Buy-side Awards 2016

Prudential Financial's ability to move quickly in the wake of Brexit to secure a reinsurance deal with UK-based insurer Legal & General is the template for how more longevity reinsurance transactions might look in a post-Solvency II world.

The ICI Pension Fund signed a £750 million ($932.6 million) pension buy-in with L&G on July 6, eight days after the Brexit vote. Two weeks later Prudential and L&G reached an agreement to cover the longevity risk of pensioners covered under ICI's buy-in.

The UK buy-in and buy-out market has changed in the wake of Solvency II implementation. Insurers writing that business are now looking to have longevity reinsurance and a matching portfolio of assets in place quickly after deals close. This allows them to apply the Solvency II matching adjustment to the new liabilities and ameliorates the effect on their risk margin calculation under the directive ahead of the next quarter-end.

amy-kessler"We realised early in the year that we needed to accommodate this new dynamic where Solvency II was creating an acute timing need for reinsurance to be known and in place at the time large pension deals are concluded," says Amy Kessler (pictured), senior vice president and head of longevity risk transfer at Prudential, based in Newark, New Jersey.

What sets the post-Brexit deal with L&G apart was the speed at which Prudential Financial was able to complete the transaction. The evaluation and feedback process for a deal of this size typically takes six to eight weeks depending on a number of variables, including the quality of the data provided about the liabilities.

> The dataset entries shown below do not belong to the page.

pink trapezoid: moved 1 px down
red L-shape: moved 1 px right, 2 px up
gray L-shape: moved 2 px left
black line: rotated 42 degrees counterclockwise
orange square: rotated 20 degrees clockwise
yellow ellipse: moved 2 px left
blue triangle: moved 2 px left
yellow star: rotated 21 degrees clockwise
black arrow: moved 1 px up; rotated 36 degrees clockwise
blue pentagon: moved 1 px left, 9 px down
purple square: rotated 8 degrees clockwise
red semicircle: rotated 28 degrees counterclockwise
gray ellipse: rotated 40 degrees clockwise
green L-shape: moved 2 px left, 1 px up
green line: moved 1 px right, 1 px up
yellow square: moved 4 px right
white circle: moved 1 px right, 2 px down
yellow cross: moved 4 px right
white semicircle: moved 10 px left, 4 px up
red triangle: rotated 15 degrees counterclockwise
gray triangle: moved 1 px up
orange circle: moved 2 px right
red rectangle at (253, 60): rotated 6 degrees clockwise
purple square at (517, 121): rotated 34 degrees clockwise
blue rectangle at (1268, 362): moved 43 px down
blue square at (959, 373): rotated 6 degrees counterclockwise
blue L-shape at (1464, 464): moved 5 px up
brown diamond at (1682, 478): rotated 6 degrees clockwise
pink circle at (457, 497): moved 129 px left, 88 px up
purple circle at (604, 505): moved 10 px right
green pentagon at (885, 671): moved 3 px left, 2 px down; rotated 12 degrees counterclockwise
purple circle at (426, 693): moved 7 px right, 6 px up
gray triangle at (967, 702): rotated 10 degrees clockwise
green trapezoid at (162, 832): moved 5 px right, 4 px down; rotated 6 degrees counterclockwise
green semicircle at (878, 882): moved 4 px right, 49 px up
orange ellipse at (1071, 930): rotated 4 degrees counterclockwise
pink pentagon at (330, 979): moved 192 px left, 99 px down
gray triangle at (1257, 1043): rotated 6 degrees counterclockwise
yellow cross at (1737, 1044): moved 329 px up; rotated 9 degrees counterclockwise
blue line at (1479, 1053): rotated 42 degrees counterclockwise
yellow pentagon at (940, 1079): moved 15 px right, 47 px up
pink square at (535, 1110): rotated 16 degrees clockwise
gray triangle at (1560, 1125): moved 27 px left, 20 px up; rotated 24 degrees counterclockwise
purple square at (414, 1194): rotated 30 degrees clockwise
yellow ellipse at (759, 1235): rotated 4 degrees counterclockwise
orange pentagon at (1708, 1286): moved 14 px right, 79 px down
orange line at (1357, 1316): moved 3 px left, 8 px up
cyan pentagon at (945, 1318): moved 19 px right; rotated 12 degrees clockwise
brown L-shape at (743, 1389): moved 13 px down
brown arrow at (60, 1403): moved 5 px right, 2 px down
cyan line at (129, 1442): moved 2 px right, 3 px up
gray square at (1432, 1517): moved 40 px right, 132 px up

"Our ability to respond to L&G's request following the Brexit vote required a significant compression of our process and that was the challenge we were able to respond to," says William McCloskey, vice-president of longevity risk transfer.

To accommodate ICI's timing needs, Prudential reorientated its team and dedicated an entire quarter of its staff to pricing the eight successive tranches of the ICI block.

"We dedicated one segment of our pricing team to do nothing but ICI because we were aware they would come in small tranches, and each one needed a quick binding price, within a few days to a few weeks, so we could move quickly with execution," Kessler says. "We've never dedicated a segment of the reinsurance team to pricing the ongoing pension risk transfer needs of a single scheme before."

Another change for Prudential was its willingness to start evaluating a transaction prior to the mandate of the insurer being granted, as typically the firm is selective about situations where the block is still up for grabs in the insurance community. However, the firm saw the need to respond to the challenges of Solvency II by changing its practice to provide feedback on a real-time basis.

The firm plans to continue to support the UK pension and insurer community in buy-in and buy-out transactions with rapid pricing and certain execution wherever possible.

The transaction was completed just after the Brexit vote when widening credit spreads created a brief window to execute the buy-in at more favourable levels for both L&G and ICI.

"In a risk-off environment, people in the markets were directionally fearful and all three of us realised that what professional investors and insurance companies should be doing when other people are losing their heads is taking a calm view and executing in that volatility," says Kerrigan Procter, managing director of L&G retirement. "It was quite an incredible pace for a $1 billion (£750 million) deal."

"The reason we were able to do it is because we work closely in partnership with insurers and consultants that work with the pension schemes, so we know what the deals and objectives will be and we try to be ready and as nimble as possible," Kessler says.